Jude urges his readers to “Contend for the faith which was once delivered unto the saints.” This postulates that the entire deposit of Christ’s doctrine was delivered and closed by the time he wrote, with no further revelation possible.

When he says, “remember ye the words which were spoken before of the apostles of our Lord Jesus Christ” he seems to be locating the apostles somewhat back in time, and excluding himself from that group, which is the forger letting his forgery slip.

He uses the same language that the author of 2 Peter uses to answer concerns that the Lord seemed to tarry: “How that they told you there should be mockers in the last time, who should walk after their own ungodly lusts…’ This is so close to 2 Peter 3:3 (which reads “Knowing this first, that there shall come in the last days scoffers, walking after their own lusts”) that many believe the author of 2 Peter used Jude as a source.

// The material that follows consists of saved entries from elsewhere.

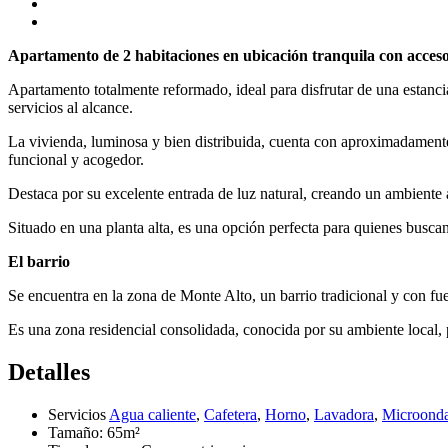
Apartamento de 2 habitaciones en ubicación tranquila con acces
Apartamento totalmente reformado, ideal para disfrutar de una estan
servicios al alcance.
La vivienda, luminosa y bien distribuida, cuenta con aproximadamen
funcional y acogedor.
Destaca por su excelente entrada de luz natural, creando un ambiente 
Situado en una planta alta, es una opción perfecta para quienes buscan 
El barrio
Se encuentra en la zona de Monte Alto, un barrio tradicional y con fue
Es una zona residencial consolidada, conocida por su ambiente local, 
Detalles
Servicios
Agua caliente
,
Cafetera
,
Horno
,
Lavadora
,
Microond
Tamaño:
65m²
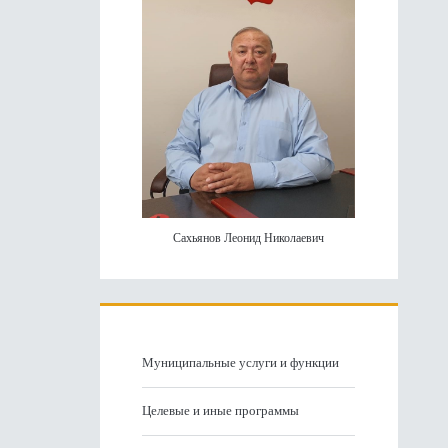
Сахьянов Леонид Николаевич
Муниципальные услуги и функции
Целевые и иные программы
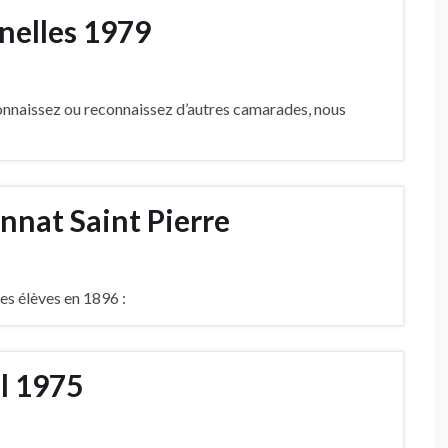
elles 1979
onnaissez ou reconnaissez d’autres camarades, nous
nnat Saint Pierre
les élèves en 1896 :
il 1975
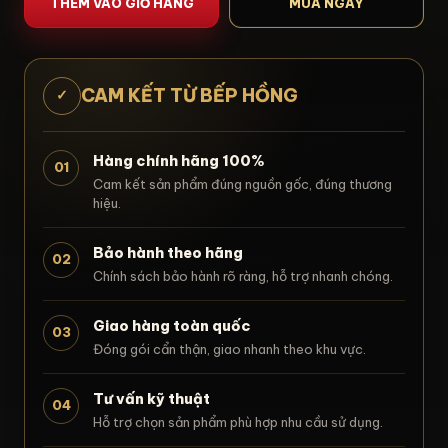
THÊM VÀO GIỎ HÀNG
MUA NGAY
CAM KẾT TỪ BẾP HỒNG
✓
Hàng chính hãng 100%
01
Cam kết sản phẩm đúng nguồn gốc, đúng thương
hiệu.
Bảo hành theo hãng
02
Chính sách bảo hành rõ ràng, hỗ trợ nhanh chóng.
Giao hàng toàn quốc
03
Đóng gói cẩn thận, giao nhanh theo khu vực.
Tư vấn kỹ thuật
04
Hỗ trợ chọn sản phẩm phù hợp nhu cầu sử dụng.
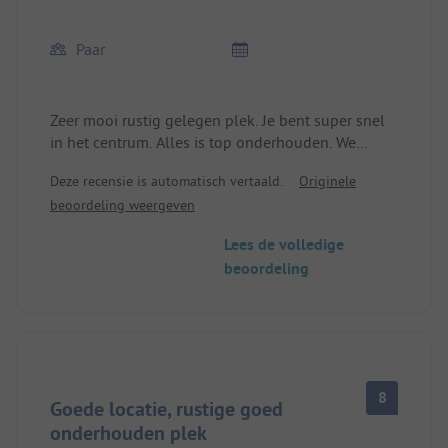
Paar
Zeer mooi rustig gelegen plek. Je bent super snel
in het centrum. Alles is top onderhouden. We
moesten nu al in april wachten om af te wassen. In
Deze recensie is automatisch vertaald.
Originele
het achterste gedeelte zijn slechts 3 wastafels. En
beoordeling weergeven
het is hier nu misschien halfvol. Ook zijn er te
weinig douches… ik geloof 15 in totaal voor de
Lees de volledige
hele plek…
beoordeling
8
Goede locatie, rustige goed
onderhouden plek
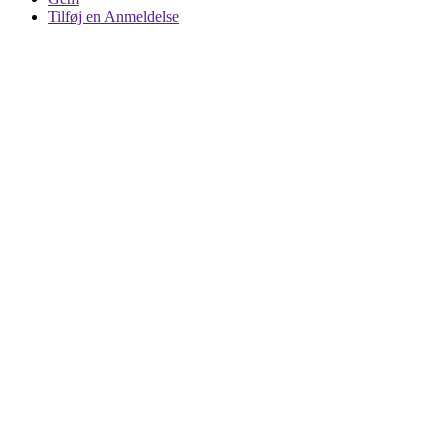
Tilføj en Anmeldelse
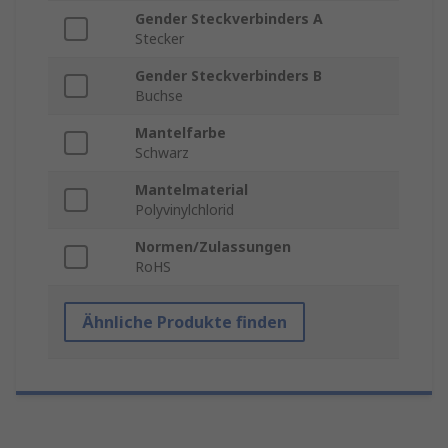
Gender Steckverbinders A
Stecker
Gender Steckverbinders B
Buchse
Mantelfarbe
Schwarz
Mantelmaterial
Polyvinylchlorid
Normen/Zulassungen
RoHS
Ähnliche Produkte finden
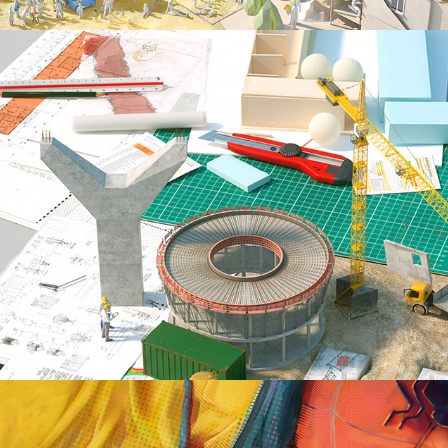
AllYouNeed
homecoming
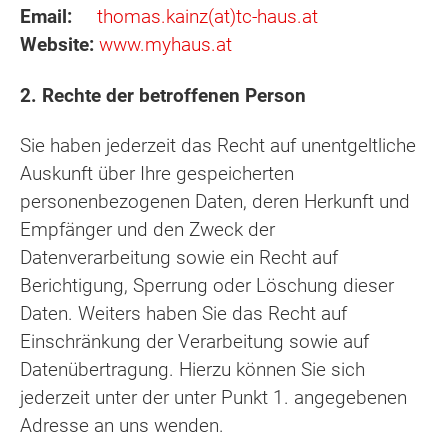
Email:
thomas.kainz(at)tc-haus.at
Website:
www.myhaus.at
2. Rechte der betroffenen Person
Sie haben jederzeit das Recht auf unentgeltliche
Auskunft über Ihre gespeicherten
personenbezogenen Daten, deren Herkunft und
Empfänger und den Zweck der
Datenverarbeitung sowie ein Recht auf
Berichtigung, Sperrung oder Löschung dieser
Daten. Weiters haben Sie das Recht auf
Einschränkung der Verarbeitung sowie auf
Datenübertragung. Hierzu können Sie sich
jederzeit unter der unter Punkt 1. angegebenen
Adresse an uns wenden.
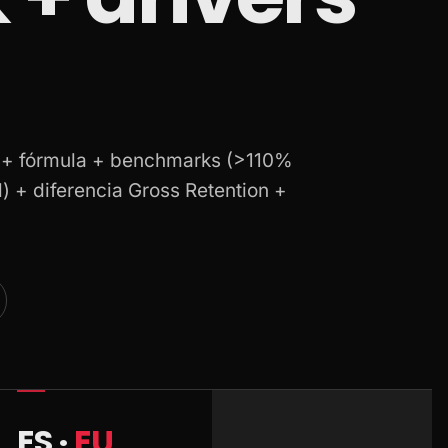
n + fórmula + benchmarks (>110%
l) + diferencia Gross Retention +
ES ·
EU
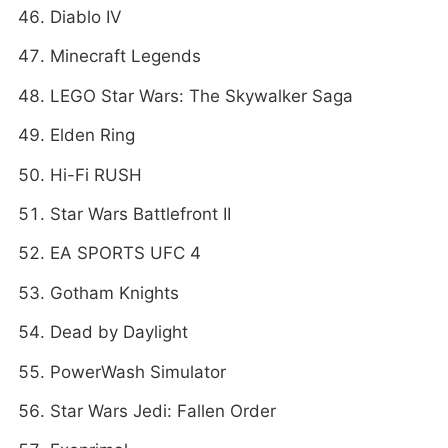
Diablo IV
Minecraft Legends
LEGO Star Wars: The Skywalker Saga
Elden Ring
Hi-Fi RUSH
Star Wars Battlefront II
EA SPORTS UFC 4
Gotham Knights
Dead by Daylight
PowerWash Simulator
Star Wars Jedi: Fallen Order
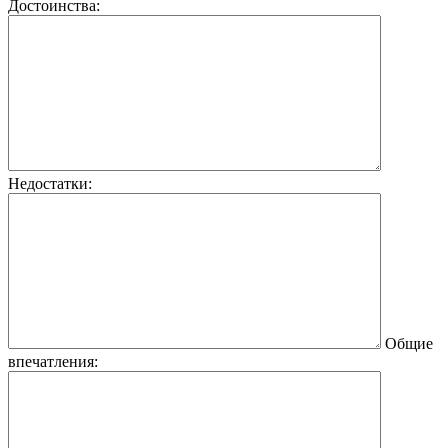
Достоинства:
Недостатки:
Общие
впечатления:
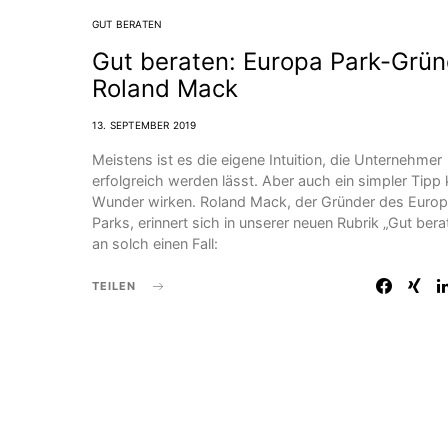
GUT BERATEN
Gut beraten: Europa Park-Grün
Roland Mack
13. SEPTEMBER 2019
Meistens ist es die eigene Intuition, die Unternehmer
erfolgreich werden lässt. Aber auch ein simpler Tipp
Wunder wirken. Roland Mack, der Gründer des Euro
Parks, erinnert sich in unserer neuen Rubrik „Gut bera
an solch einen Fall:
TEILEN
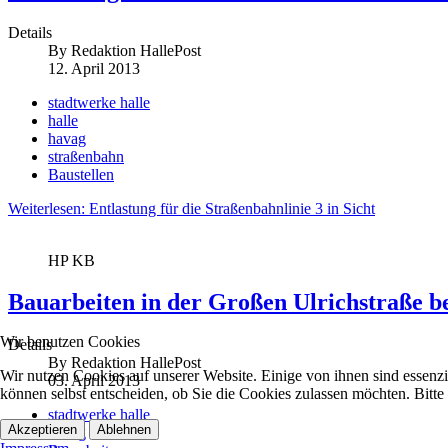
Details
By
Redaktion HallePost
12. April 2013
stadtwerke halle
halle
havag
straßenbahn
Baustellen
Weiterlesen: Entlastung für die Straßenbahnlinie 3 in Sicht
HP KB
Bauarbeiten in der Großen Ulrichstraße b
Wir benutzen Cookies
Details
By
Redaktion HallePost
Wir nutzen Cookies auf unserer Website. Einige von ihnen sind essenzi
03. April 2013
können selbst entscheiden, ob Sie die Cookies zulassen möchten. Bitte
stadtwerke halle
Akzeptieren
Ablehnen
havag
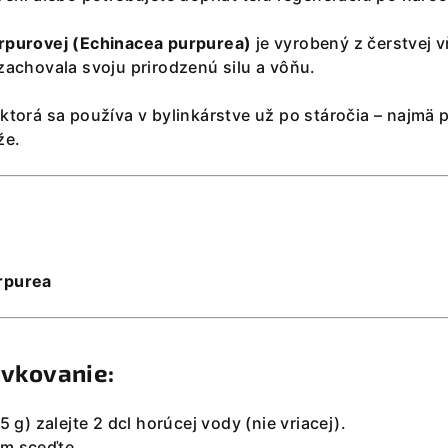
rpurovej (Echinacea purpurea)
je vyrobený z čerstvej v
 zachovala svoju prirodzenú silu a vôňu.
 ktorá sa používa v bylinkárstve už po stáročia – najmä 
že.
rpurea
ávkovanie:
5 g) zalejte 2 dcl horúcej vody (nie vriacej).
om sceďte.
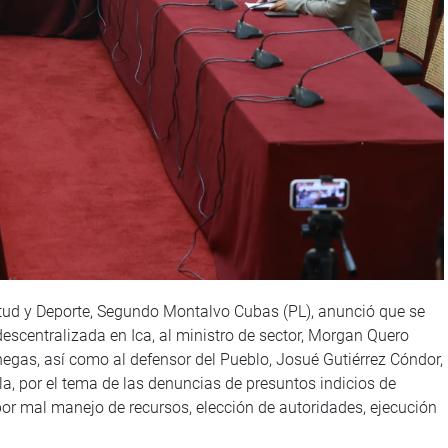
ntud y Deporte, Segundo Montalvo Cubas (PL), anunció que se
descentralizada en Ica, al ministro de sector, Morgan Quero
enegas, así como al defensor del Pueblo, Josué Gutiérrez Cóndor,
ela, por el tema de las denuncias de presuntos indicios de
por mal manejo de recursos, elección de autoridades, ejecución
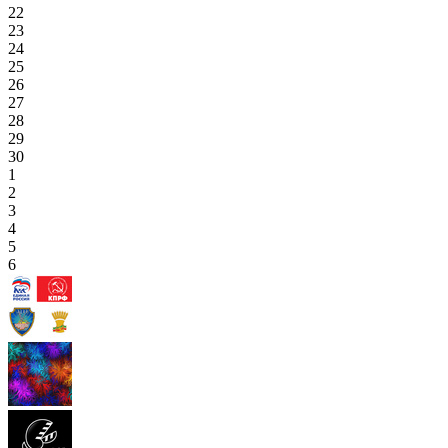
22
23
24
25
26
27
28
29
30
1
2
3
4
5
6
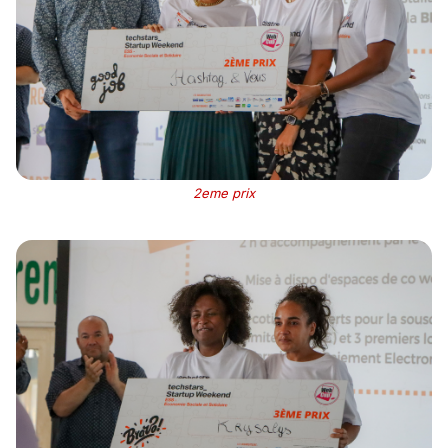
2eme prix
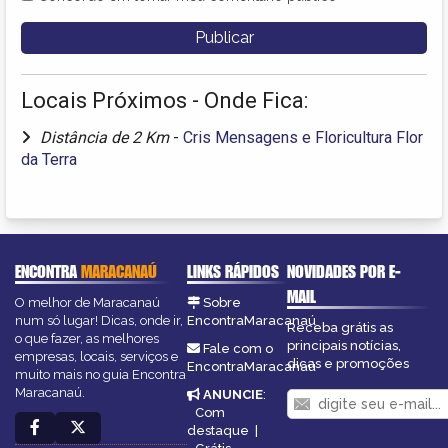
Locais Próximos - Onde Fica:
Distância de 2 Km
-
Cris Mensagens e Floricultura Flor
da Terra
ENCONTRA
MARACANAÚ
LINKS RÁPIDOS
NOVIDADES POR E-
MAIL
O melhor de Maracanaú
Sobre
num só lugar! Dicas, onde ir,
EncontraMaracanaú
Receba grátis as
o que fazer, as melhores
principais notícias,
Fale com o
empresas, locais, serviços e
dicas e promoções
EncontraMaracanaú
muito mais no guia Encontra
Maracanaú.
ANUNCIE
:
Com
destaque
|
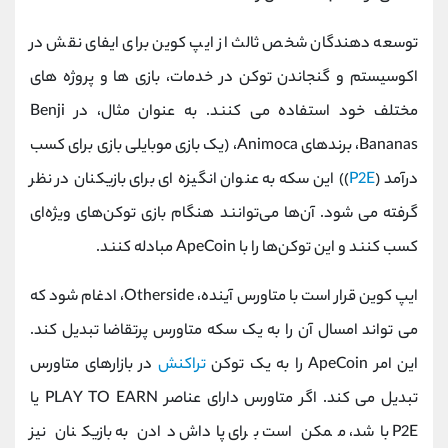
توسعه دهندگان شخص ثالث از ایپ کوین برای ایفای نقش در
اکوسیستم و گنجاندن توکن در خدمات، بازی ها و پروژه های
مختلف خود استفاده می کنند. به عنوان مثال، در Benji
Bananas، برندهای Animoca، (یک بازی موبایلی بازی برای کسب
درآمد (
P2E
)) این سکه به عنوان انگیزه ای برای بازیکنان در نظر
گرفته می شود. آن‌ها می‌توانند هنگام بازی توکن‌های ویژه‌ای
کسب کنند و این توکن‌ها را با ApeCoin مبادله کنند.
ایپ کوین قرار است با متاورس آینده، Otherside، ادغام شود که
می تواند امسال آن را به یک سکه متاورس پرتقاضا تبدیل کند.
این امر ApeCoin را به یک توکن
تراکنش
در بازارهای متاورس
تبدیل می کند. اگر متاورس دارای عناصر PLAY TO EARN یا
P2E باشد، ممکن است برای پاداش دادن به بازیکنان نیز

There is a doctrine among Protestant circles that Christians are “saved” (past tense), and can never lose their salvation, which gives God very little to do on Judgment Day. But Jude asks the reader to recall “how that the Lord, having saved the people out of the land of Egypt, afterward destroyed them that believed not” as well as the angels who “kept not their first estate, but left their own habitation, he hath reserved in everlasting chains under darkness unto the judgment of the great day.” Jude is saying, sure, no one can take us out of the hand of the Lord once we have been grasped by him…except ourselves, by falling into unbelief.

Jude quotes from the book of Enoch, “seventh from Adam”, which is not part of the Bible canon. He cites Enoch prophesying, “Behold, the Lord cometh with ten thousands of his saints, To execute judgment upon all, and to convince all that are ungodly among them of all their ungodly deeds which they have ungodly committed, and of all their hard speeches which ungodly sinners have spoken against him.” Since Jude is part of the canon, that makes this small part of the book of Enoch canon too.

But Jude softens it up a bit, soft-peddling the “destroy” part of the original passage in 1 Enoch 1:9 which reads, “And behold! He cometh with ten thousands of His holy ones to execute judgment upon all, and to destroy all the ungodly, and to convict all flesh af all the works of their ungodliness which they have ungodly committed, and of all the hard things which ungodly sinners have spoken against Him.”

He also paraphrases an incident in a book that has been lost about Satan and Michael quarreling over the body of Moses. If the holy angel Michael did not rebuke Satan himself, but only said “the Lord rebuke thee” how much more so should we not rebuke human enemies of the faith but only pray for the Lord to make the rebuke. But at the same time Jude calls unbelievers “filthy dreamers” who “defile the flesh, despise dominion, and speak evil of dignities” so go figure.